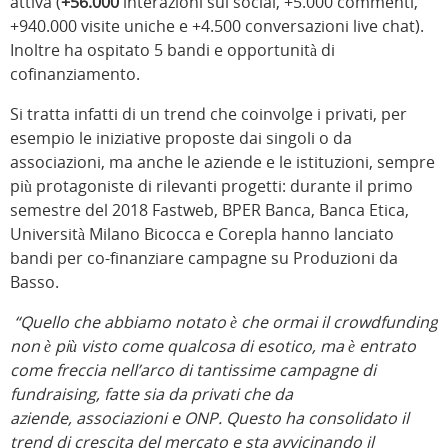
attiva (
+56.000
interazioni sui social, +5.000 commenti,
+940.000 visite uniche e +4.500 conversazioni live chat).
Inoltre ha ospitato 5 bandi e opportunità di
cofinanziamento.
Si tratta infatti di un trend che coinvolge i privati, per
esempio le iniziative proposte dai singoli o da
associazioni, ma anche le aziende e le istituzioni, sempre
più protagoniste di rilevanti progetti: durante il primo
semestre del 2018 Fastweb, BPER Banca, Banca Etica,
Università Milano Bicocca e Corepla hanno lanciato
bandi per co-finanziare campagne su Produzioni da
Basso.
“Quello che abbiamo notato è che ormai il crowdfunding
non è più visto come qualcosa di esotico, ma è entrato
come freccia nell’arco di tantissime campagne di
fundraising, fatte sia da privati che da
aziende, associazioni e ONP. Questo ha consolidato il
trend di crescita del mercato e sta avvicinando il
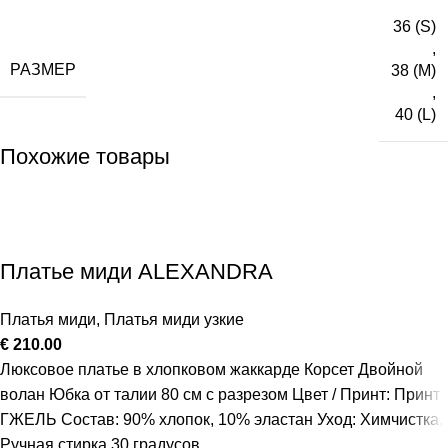
36 (S)
,
РАЗМЕР
38 (M)
,
40 (L)
Похожие товары
Платье миди ALEXANDRA
Платья миди
,
Платья миди узкие
€
210.00
Люксовое платье в хлопковом жаккарде Корсет Двойной
волан Юбка от талии 80 см с разрезом Цвет / Принт: Принт
ГЖЕЛЬ Состав: 90% хлопок, 10% эластан Уход: Химчистка,
Ручная стирка 30 градусов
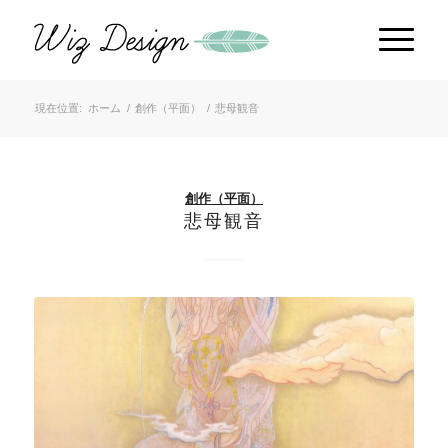
現在位置:
ホーム
/
創作（平面）
/
悲母観音
創作（平面）
悲母観音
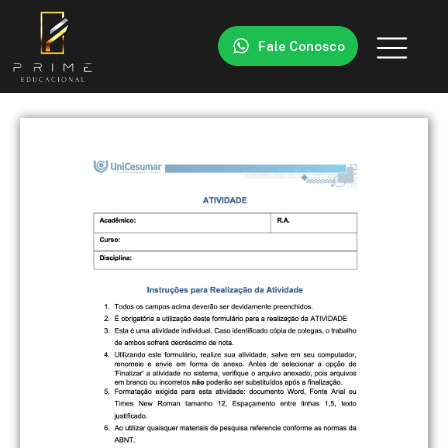
Fale Conosco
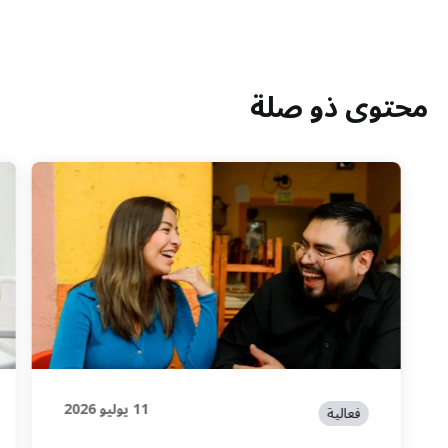
محتوى ذو صلة
11 يوليو 2026
فعالية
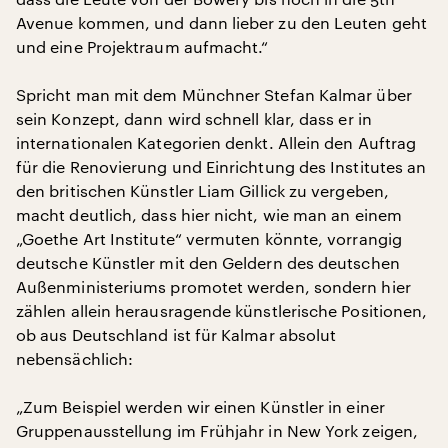
Avenue kommen, und dann lieber zu den Leuten geht
und eine Projektraum aufmacht.“
Spricht man mit dem Münchner Stefan Kalmar über
sein Konzept, dann wird schnell klar, dass er in
internationalen Kategorien denkt. Allein den Auftrag
für die Renovierung und Einrichtung des Institutes an
den britischen Künstler Liam Gillick zu vergeben,
macht deutlich, dass hier nicht, wie man an einem
„Goethe Art Institute“ vermuten könnte, vorrangig
deutsche Künstler mit den Geldern des deutschen
Außenministeriums promotet werden, sondern hier
zählen allein herausragende künstlerische Positionen,
ob aus Deutschland ist für Kalmar absolut
nebensächlich:
„Zum Beispiel werden wir einen Künstler in einer
Gruppenausstellung im Frühjahr in New York zeigen,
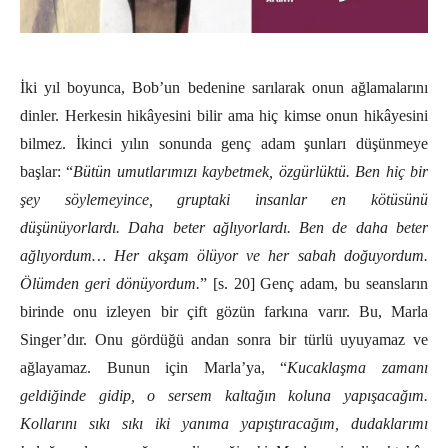
İki yıl boyunca, Bob’un bedenine sarılarak onun ağlamalarını
dinler. Herkesin hikâyesini bilir ama hiç kimse onun hikâyesini
bilmez. İkinci yılın sonunda genç adam şunları düşünmeye
başlar: “
Bütün umutlarımızı kaybetmek, özgürlüktü. Ben hiç bir
şey söylemeyince, gruptaki insanlar en kötüsünü
düşünüyorlardı. Daha beter ağlıyorlardı. Ben de daha beter
ağlıyordum… Her akşam ölüyor ve her sabah doğuyordum.
Ölümden geri dönüyordum.
” [s. 20] Genç adam, bu seansların
birinde onu izleyen bir çift gözün farkına varır. Bu, Marla
Singer’dır. Onu gördüğü andan sonra bir türlü uyuyamaz ve
ağlayamaz. Bunun için Marla’ya, “
Kucaklaşma zamanı
geldiğinde gidip, o sersem kaltağın koluna yapışacağım.
Kollarını sıkı sıkı iki yanıma yapıştıracağım, dudaklarımı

§ TASK REQUIREMENTS: When a line of the data above holds the string "werden", count it, and reply with the resulting number only.

§ RESULT OF THIS EXERCISE: 2